This project implements a parallel image processing pipeline distributed among multiple nodes
The client makes an RPC call to the server and the server selects a compute node and tasks that node to do an image processing operation. One job will have multiple tasks and all tasks happen in parallel on different compute nodes. The client calls one function - submit_request along with 2 arguments - the base path of the directory which contains all the images and whether we want random or load-balancing distribution of tasks among the compute nodes. The server takes the request, and selects a node randomly from the machine.txt file and assigns it an image processing task. The server-computenode interface has 2 functions - execute and delayed_execute. The function to call is selected based on what kind of task distribution is expected for the job. These functions expect the base path of file along with the filename of the image to be processed as arguments. The computenode implements the function to actually process these images using the opencv library. Compute node server takes in load-probability as a command line argument. Depending on the value of load-probability, the node might sleep for a few seconds before starting to execute the task or the node might reject the task itself. If the node rejects the task, the server has to retry executing that task to some other node which might pick the task.

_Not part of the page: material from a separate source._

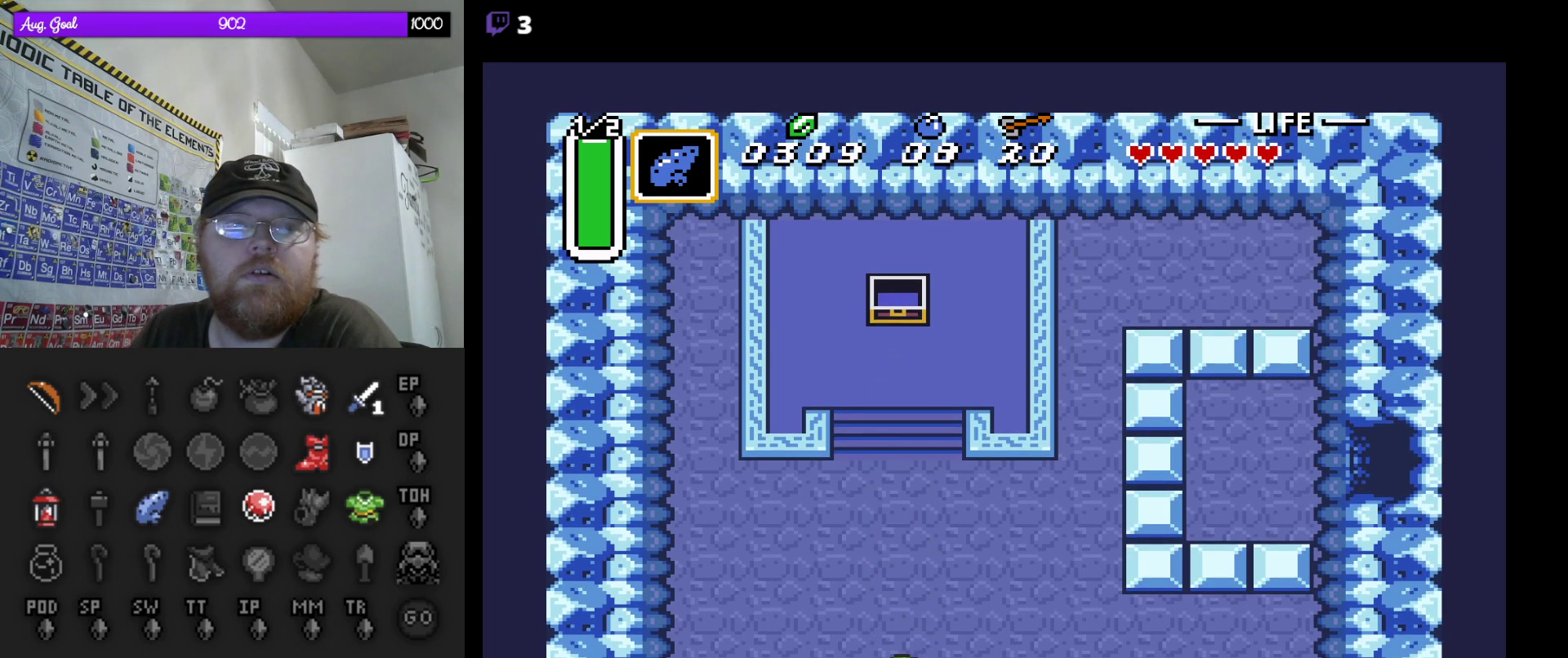
{"dt_ms": 500, "buttons": [], "events": []}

The client gets the ip of the server from the machine.txt. Creates a connection to the server, and sends the request. The server gets all the eligible files from the source path. For each of the files, it creates a new thread and based on the strategy, it selects computenode to submit job request to. Makes sure all the requests are submitted. Then prints the amount of time it took. computenodes are the machines which will process the image using opencv and write the processed image to the output_dir folder. The computenodes delay and reject requests from servers based on the load probability value. To run the project we need to have installed thrift and opencv into the system and once the installation is ready. Import the code into the desired location and run the following commands in the linux terminal where the project is located:
To start the Nodes :
python3 computenode.py <load_probability>
To start the Server
python3 server.py
To start the Client
python3 client.py
Once the job is completed,processed images will be saved in data/output_dir location.